Show package drift. Teams need to know which clusters are behind on cert-manager, Cilium, Argo CD, Karpenter, Linkerd, or any other package the tool can detect.

A shared context that isn't a kubeconfig. Kubeconfigs were designed for one user on one machine. For a team, you want shared enrollment - a cluster gets connected once, everyone authorized can see it, access is managed centrally. No more Slack DMs with kubeconfig.yaml attached.

Outbound-only connectivity. Nobody is opening an inbound port on their production cluster for a vendor dashboard. Any sane fleet tool dials out from the cluster, not the reverse.

What Radar Cloud ships today

Radar Cloud's fleet section answers four of those questions today: Problems, Search, Checks, and Packages.

The views fan out to connected clusters over the tunnel and render progressively. For small fleets that is usually sub-second. For large fleets, expect the first load to take a few seconds as clusters answer.

Two things are still evolving beyond that first set of fleet views:

• Cross-cluster topology is not shipped. Radar topology is per-cluster today. Kubernetes does not have a native multi-cluster service graph, and pretending otherwise produces pretty diagrams that lie.
• Longer Cloud-backed timeline history. Per-cluster timeline lives with the connected Radar instance: memory-backed by default, SQLite-backed if you configure it with a PVC. Cloud-backed retention as a hosted history layer is on the roadmap.
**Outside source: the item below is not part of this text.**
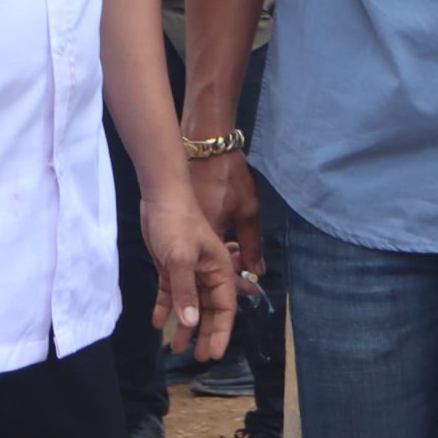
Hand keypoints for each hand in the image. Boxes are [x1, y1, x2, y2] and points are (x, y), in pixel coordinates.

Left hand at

That's the honest line. Cloud closes the practical fleet gap for current health, search, audit checks, and package drift, without making the hosted backend the live source of truth for every cluster object.

The access problem

Fleet visibility isn't only a UI problem.

The team needs one enrollment path and one identity model. Otherwise every new engineer gets a zip file of kubeconfigs and a wiki page nobody trusts.

Radar Cloud handles that through org membership, SSO, roles, and Kubernetes impersonation. Cloud decides who the user is. Kubernetes still decides what they can do in each cluster.

That lets a platform team connect clusters once and manage humans centrally, without replacing Kubernetes RBAC.

The honest state

If what you need is one team URL that tells you where the problems are, where a resource lives, which checks are failing, and which packages are drifting - that is exactly the product.

If you need a perfect service graph across meshes, regions, and DNS conventions, that is still hard. We're not pretending we shipped it.

In the meantime, if this post describes your week, you're not alone. The tooling gap is real. Recognizing it is the first step toward not papering over it with another wall of shell aliases.